ScienceExtreme global warming could see major ocean life extinction

Extreme global warming could see major ocean life extinction


A computer model based on past mass extinctions predicts the percentages of marine organisms that may be lost in best and worst-case scenarios



Environment



28 April 2022

Fish in the Ceram Sea off Indonesia

Fish in the Ceram Sea off Indonesia

Alex Mustard/Nature Picture Library/Alamy

How badly will ocean animals be hit as Earth warms? A computer model based on the oxygen requirements of marine organisms may provide an answer.

Our oceans already contain about 2 per cent less oxygen than 50 years ago, because the gas is less soluble in warmer water. Many organisms are therefore moving polewards to cooler regions. As the oceans continue to warm, some will be left with nowhere to go, with polar species being hit hardest.

To better understand the scale of the risk, Curtis Deutsch at Princeton University and Justin Penn at the University of Washington in Seattle have developed a model that predicts when animal species may go extinct. This is based on projections of when the amount of suitable habitat available to marine species will fall below a critical level, due to oxygen declines.

They calibrated their model using data from past mass extinctions. The model doesn’t take into account other pressures on marine life, such as overfishing, pollution and the loss of coral reefs from bleaching.

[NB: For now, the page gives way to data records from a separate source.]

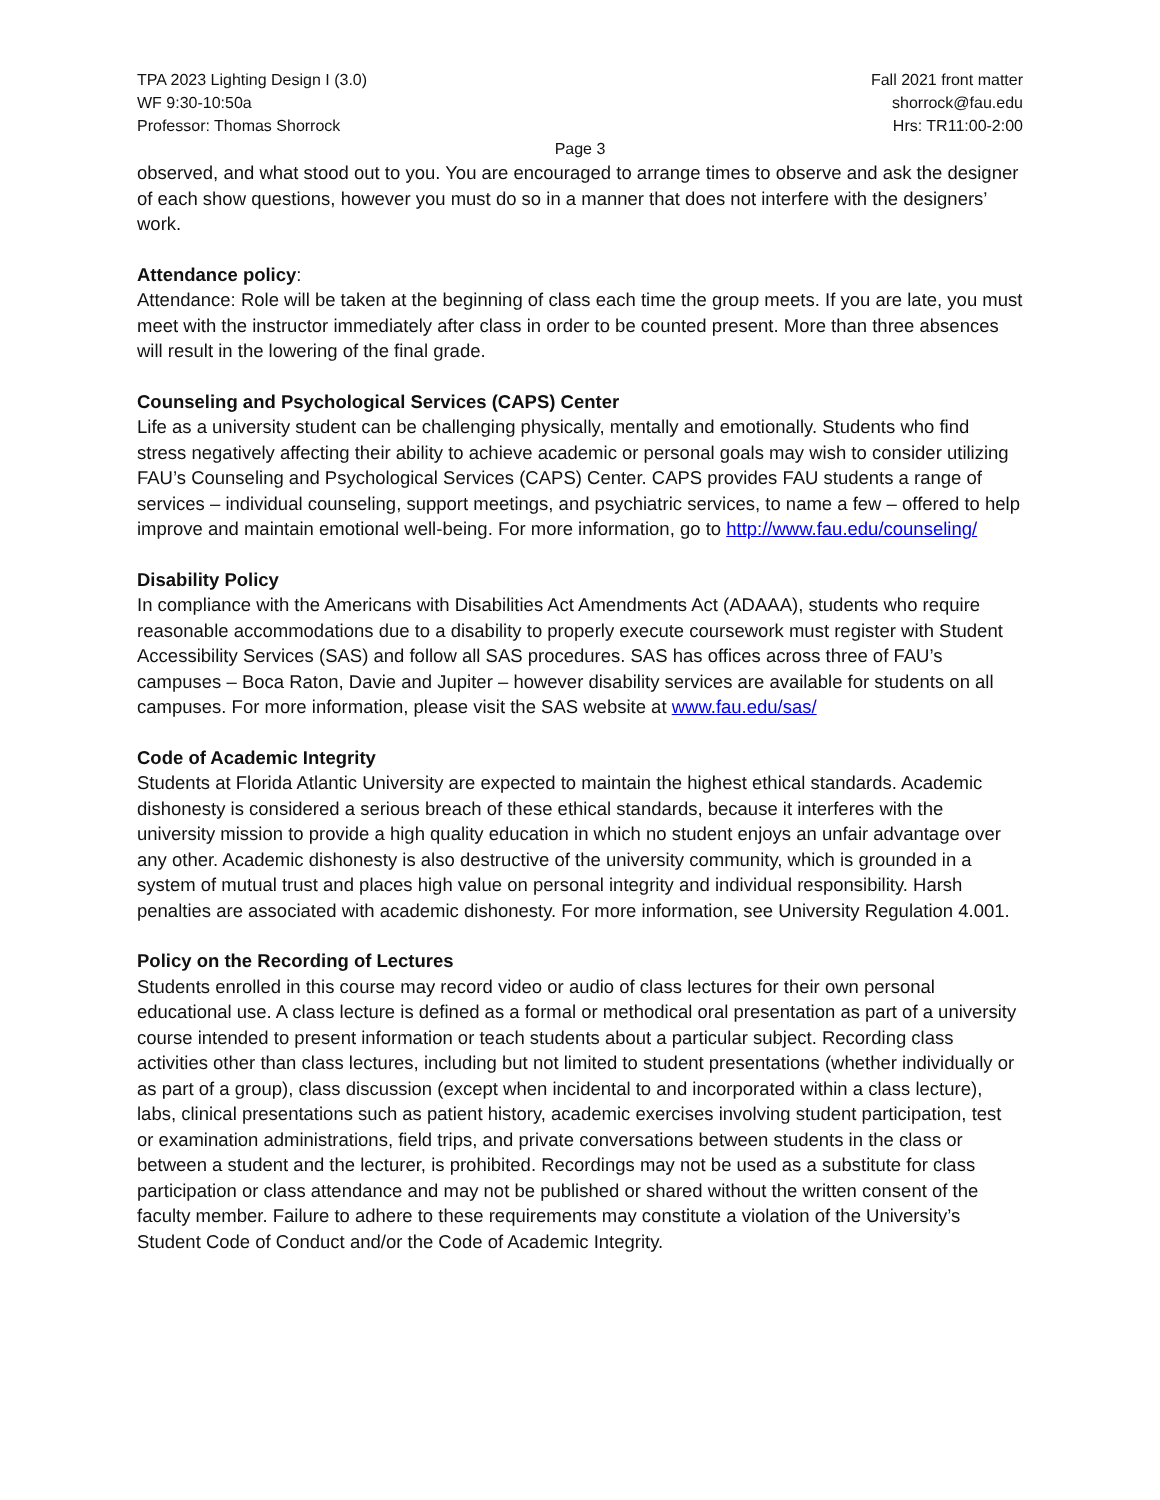TPA 2023 Lighting Design I (3.0)
WF 9:30-10:50a
Professor: Thomas Shorrock
Fall 2021 front matter
shorrock@fau.edu
Hrs: TR11:00-2:00
Page 3
observed, and what stood out to you. You are encouraged to arrange times to observe and ask the designer of each show questions, however you must do so in a manner that does not interfere with the designers’ work.
Attendance policy:
Attendance: Role will be taken at the beginning of class each time the group meets. If you are late, you must meet with the instructor immediately after class in order to be counted present. More than three absences will result in the lowering of the final grade.
Counseling and Psychological Services (CAPS) Center
Life as a university student can be challenging physically, mentally and emotionally. Students who find stress negatively affecting their ability to achieve academic or personal goals may wish to consider utilizing FAU’s Counseling and Psychological Services (CAPS) Center. CAPS provides FAU students a range of services – individual counseling, support meetings, and psychiatric services, to name a few – offered to help improve and maintain emotional well-being. For more information, go to http://www.fau.edu/counseling/
Disability Policy
In compliance with the Americans with Disabilities Act Amendments Act (ADAAA), students who require reasonable accommodations due to a disability to properly execute coursework must register with Student Accessibility Services (SAS) and follow all SAS procedures. SAS has offices across three of FAU’s campuses – Boca Raton, Davie and Jupiter – however disability services are available for students on all campuses. For more information, please visit the SAS website at www.fau.edu/sas/
Code of Academic Integrity
Students at Florida Atlantic University are expected to maintain the highest ethical standards. Academic dishonesty is considered a serious breach of these ethical standards, because it interferes with the university mission to provide a high quality education in which no student enjoys an unfair advantage over any other. Academic dishonesty is also destructive of the university community, which is grounded in a system of mutual trust and places high value on personal integrity and individual responsibility. Harsh penalties are associated with academic dishonesty. For more information, see University Regulation 4.001.
Policy on the Recording of Lectures
Students enrolled in this course may record video or audio of class lectures for their own personal educational use. A class lecture is defined as a formal or methodical oral presentation as part of a university course intended to present information or teach students about a particular subject. Recording class activities other than class lectures, including but not limited to student presentations (whether individually or as part of a group), class discussion (except when incidental to and incorporated within a class lecture), labs, clinical presentations such as patient history, academic exercises involving student participation, test or examination administrations, field trips, and private conversations between students in the class or between a student and the lecturer, is prohibited. Recordings may not be used as a substitute for class participation or class attendance and may not be published or shared without the written consent of the faculty member. Failure to adhere to these requirements may constitute a violation of the University’s Student Code of Conduct and/or the Code of Academic Integrity.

Nevertheless, the model suggests marine extinctions will rise gradually alongside ocean warming, passing 10 per cent once around 6°C of warming on average across the seas is reached. After 8°C, the percentage will increase more rapidly, passing 40 per cent at around 14°C of warming.

One key uncertainty is how quickly marine organisms will colonise new habitats. If they move more quickly than in the median scenario, the proportion of species going extinct would remain well below 5 per cent until around 8°C of warming.

The paper cites the 2021 report by the Intergovernmental Panel on Climate Change (IPCC) to show temperature increases of this magnitude are possible.

“Under the high-emissions scenario, surface air warming could reach… 10° to 18°C over the next three centuries,” the paper states. However, this high-emissions scenario isn’t considered likely and the world is thought to be heading for around 3°C by 2100.

“We aren’t predicting the future or taking anything as a given,” says Deutsch. “We are saying that still plausible projections of the future will result in a mass extinction. Scenarios that mitigate strongly will avoid that outcome.”

Writing in an editorial that accompanies the research, Malin Pinsky at Rutgers University in New Jersey said: “Fortunately, greenhouse gas emissions are not on track for the worst-case scenario.

“How close to the best-case scenario human society can hew, however, remains one of the most pressing questions for the future of life in the oceans.”